12 Oct 2020 | 15:43 UTC — London

September tightness 'a wake-up call' for UK power market: Vest Energy

Highlights

Worrying signs in low-demand September

Mild winters engender false sense of security

Lockdown maintenance set to be tested

London — September power price spikes were a wake-up call ahead of higher-demand winter, Aaron Lally of trading startup Vest told S&P Global Platts Oct. 12.

National Grid issued a capacity notice warning of tight margins Sept. 15 as low wind conditions across northwest Europe drove prices up.

A GB intraday half hourly price of GBP650/MWh for Settlement Period 37/38 was, remarkably, below its Germany counterpart at Eur813/MWh (GBP749/MWh), as wind generation plummeted sharply across northwest Europe.

"It's pretty scary that the system tightened in September when demand is nowhere near winter levels. Yet we saw real stress on the system in the UK and across the continent," Lally said.

It had been a theme in recent years that interconnection growth would benefit consumers, but Lally said this was not always the case.

"Broadly speaking there are two weather patterns across Europe in winter: low pressure bringing wet and windy conditions; and high pressure blocked patterns resulting in low hydro, low wind and colder temperatures," he said.

The last four winters have seen low-pressure patterns dominate with good hydro stocks and high wind generation suppressing power prices. Under these conditions interconnection worked effectively, ensuring better integration of low-priced supply.

With low wind generation mid-September, however, NW European markets were seen fighting over the incremental megawatt on interconnectors, pushing prices higher, Lally said.

This was the case in 2013, when high pressure settled for weeks over Europe and prices rose strongly.
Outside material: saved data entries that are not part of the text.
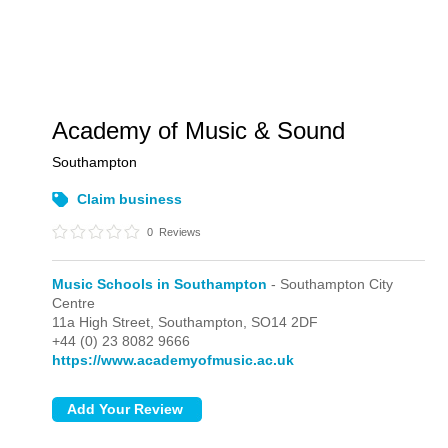
Academy of Music & Sound
Southampton
Claim business
0
Reviews
Music Schools in Southampton
- Southampton City
Centre
11a High Street,
Southampton,
SO14 2DF
+44 (0) 23 8082 9666
https://www.academyofmusic.ac.uk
"So the question is – if the stack stays the same across Europe, how does the power price look this winter?" he asked.

Maintenance query

While French nuclear availability was moving back up to more normal levels after a sub-par run, there were concerns as to whether appropriate maintenance more generally had been carried out over the summer lockdowns when personnel restrictions were in place.

"In 2016/17, when a lot of French reactors were pulled off the system because of cracks, the UK spot price went ballistic," Lally said.

"My worry is we've been lulled into a false sense of security by four above-seasonal normal temperature winters with high renewable generation. We don't know what the weather will be like this winter but there is a chance of lower renewable generation and cooler weather, how does the power system look under those conditions?"

UK storage

Vest's team is headed by ex-Kiwi Power trader Lally. The company aims to attract hundreds of megawatts of UK grid-scale batteries (anything in front of the meter) and renewables before expanding into Germany, France, Italy and Spain within two years.

"We optimize and trade storage and renewable assets in a merchant world. Unsubsidized renewables and storage need business cases. The UK is ahead of the continent by a couple of years, with the first batteries now coming out of their long-term EFR contracts with National Grid," he said.

The company is positioning itself between pure technology and pure trader companies.

Technology companies focused on automation do not always have appropriate market access, Lally said, while utility traders are behind on automation but have strong asset bases.

"We'll use algorithms for 90%-95% of our actions, and step in during stress events like the 'Beast from the East' [extreme cold weather front] in March 2018, where we think experience is critical," he said.

BM opportunities

Experience is also important when faced with transmission system operator National Grid's rate of adaptation.

"As a trader you are working with a TSO that is technology savvy but takes time to implement processes. UK storage is being called more often in the balancing mechanism now, but it is still a long way off where it should be," he said.

This is a familiar thesis for Lally, who has told Platts before that batteries can deliver similar services to gas and hydro assets but at much cheaper cost to the consumer.

"If the grid used energy storage better and paid it the market rate (for example by dispatching it in price merit order in the Balancing Mechanism instead of gas or hydro) then there would be a lot more energy storage already built," he said.